Betulia is a near-Earth asteroid with an Earth minimum orbital intersection distance (MOID) of 0.1365 AU, which corresponds to 53.2 lunar distances. As an Amor asteroid, and contrary to the Apollo and Aten asteroids, it approaches Earth's orbit from beyond but does not cross it. Betulia is also a Mars-crosser due to its eccentric orbit.

== Physical characteristics ==

In the Tholen classification, Betulia is an unusual C-type asteroid, as near-Earth objects are typically of stony rather than carbonaceous composition.

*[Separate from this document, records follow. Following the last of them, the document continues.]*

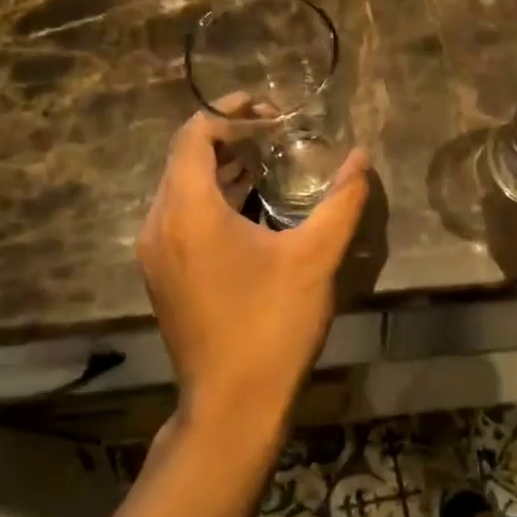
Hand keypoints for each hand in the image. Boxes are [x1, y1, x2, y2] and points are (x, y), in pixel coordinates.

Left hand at [137, 107, 369, 427]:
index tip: (271, 112)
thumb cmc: (272, 325)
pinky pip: (179, 217)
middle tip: (275, 134)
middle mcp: (158, 223)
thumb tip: (361, 158)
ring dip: (219, 169)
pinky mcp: (162, 275)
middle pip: (184, 158)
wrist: (232, 404)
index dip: (231, 113)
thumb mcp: (316, 259)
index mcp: (187, 210)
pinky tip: (250, 209)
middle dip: (228, 138)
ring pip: (180, 189)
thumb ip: (342, 201)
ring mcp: (155, 253)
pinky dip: (210, 200)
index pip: (194, 134)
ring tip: (267, 164)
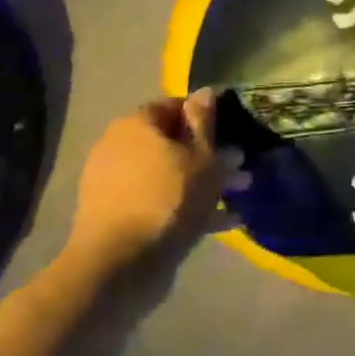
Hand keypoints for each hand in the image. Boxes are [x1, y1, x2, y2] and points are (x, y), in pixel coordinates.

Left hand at [67, 89, 245, 274]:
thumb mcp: (201, 159)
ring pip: (168, 174)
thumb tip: (205, 91)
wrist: (119, 265)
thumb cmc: (169, 200)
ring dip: (202, 184)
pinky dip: (186, 207)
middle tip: (240, 170)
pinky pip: (158, 201)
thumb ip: (205, 123)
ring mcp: (114, 182)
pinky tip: (221, 222)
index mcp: (136, 125)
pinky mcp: (116, 214)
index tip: (231, 134)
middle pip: (172, 143)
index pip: (175, 105)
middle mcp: (119, 146)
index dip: (206, 118)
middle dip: (209, 156)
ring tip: (237, 198)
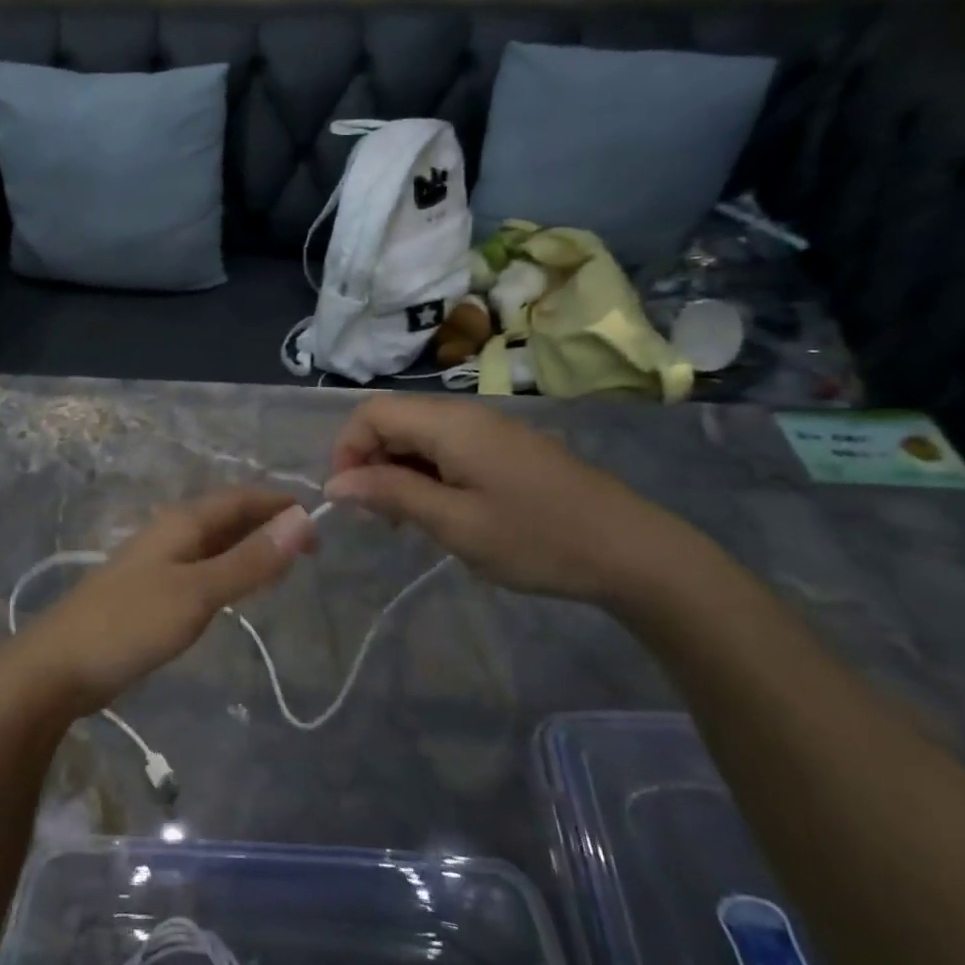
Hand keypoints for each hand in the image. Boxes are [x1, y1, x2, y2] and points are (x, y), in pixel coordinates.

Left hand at [8, 489, 317, 716]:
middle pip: (225, 517)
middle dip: (266, 524)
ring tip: (283, 566)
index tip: (317, 520)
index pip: (238, 498)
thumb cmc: (130, 624)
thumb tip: (301, 522)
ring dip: (248, 548)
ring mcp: (156, 564)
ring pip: (213, 543)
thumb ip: (249, 561)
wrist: (57, 667)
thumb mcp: (197, 592)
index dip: (277, 503)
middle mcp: (169, 534)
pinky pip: (200, 569)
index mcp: (181, 523)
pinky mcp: (149, 594)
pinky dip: (227, 571)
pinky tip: (236, 590)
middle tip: (309, 549)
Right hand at [325, 395, 696, 606]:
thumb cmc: (536, 538)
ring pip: (417, 436)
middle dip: (370, 464)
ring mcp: (487, 429)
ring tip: (409, 522)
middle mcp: (463, 414)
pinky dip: (427, 475)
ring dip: (397, 472)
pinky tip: (442, 512)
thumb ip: (391, 494)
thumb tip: (334, 484)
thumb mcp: (454, 523)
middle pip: (392, 421)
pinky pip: (445, 448)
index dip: (346, 450)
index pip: (370, 413)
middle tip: (381, 519)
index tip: (350, 501)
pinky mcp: (503, 448)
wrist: (629, 550)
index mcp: (448, 423)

Based on images taken by the Sloan Digital Sky Survey, the asteroid has also been characterized as a carbonaceous but "brighter" B-type asteroid.

=== Rotation period ===

Several rotational lightcurves of Betulia were obtained from photometric observations since the 1970s. Analysis of the best-rated lightcurve gave a rotation period of 6.1324 hours with a brightness variation of 0.70 magnitude (U=3), indicating that the body has a non-spheroidal shape. Other observations gave a period between 6.130 and 6.48 hours.

=== Poles ===

Photometric and radiometric observations of Betulia were also used to model the asteroid's lightcurve. It gave a concurring period of 6.13836 hours as well as a spin axis of (133.0°, 22.0°) and (136.0°, 22.0°) in ecliptic coordinates (λ, β), respectively. The results supersede previously determined rotational poles (also see LCDB summary).

=== Diameter and albedo ===

According to the survey carried out by the NEOWISE mission of NASA's Wide-field Infrared Survey Explorer, Radar observations at the Arecibo Observatory in Puerto Rico, Tom Gehrels estimate from the Hazards due to Comets and Asteroids, and observations by Alan W. Harris using the NASA Infrared Telescope Facility on Mauna Kea, Hawaii, Betulia measures between 3.82 and 8.55 kilometers in diameter and its surface has an albedo between 0.04 and 0.17.

The Collaborative Asteroid Lightcurve Link takes an albedo of 0.09 and a diameter of 4.2 kilometers as best estimates and adopts an absolute magnitude of 15.1.

== Naming ==

This minor planet was named after Betulia Toro Herrick, wife of Samuel Herrick (1911–1974), an American astronomer who specialized in celestial mechanics. Herrick had studied the asteroid's orbit, and requested the name, along with that of 1685 Toro. The official was published by the Minor Planet Center in May 1952 (M.P.C. 768).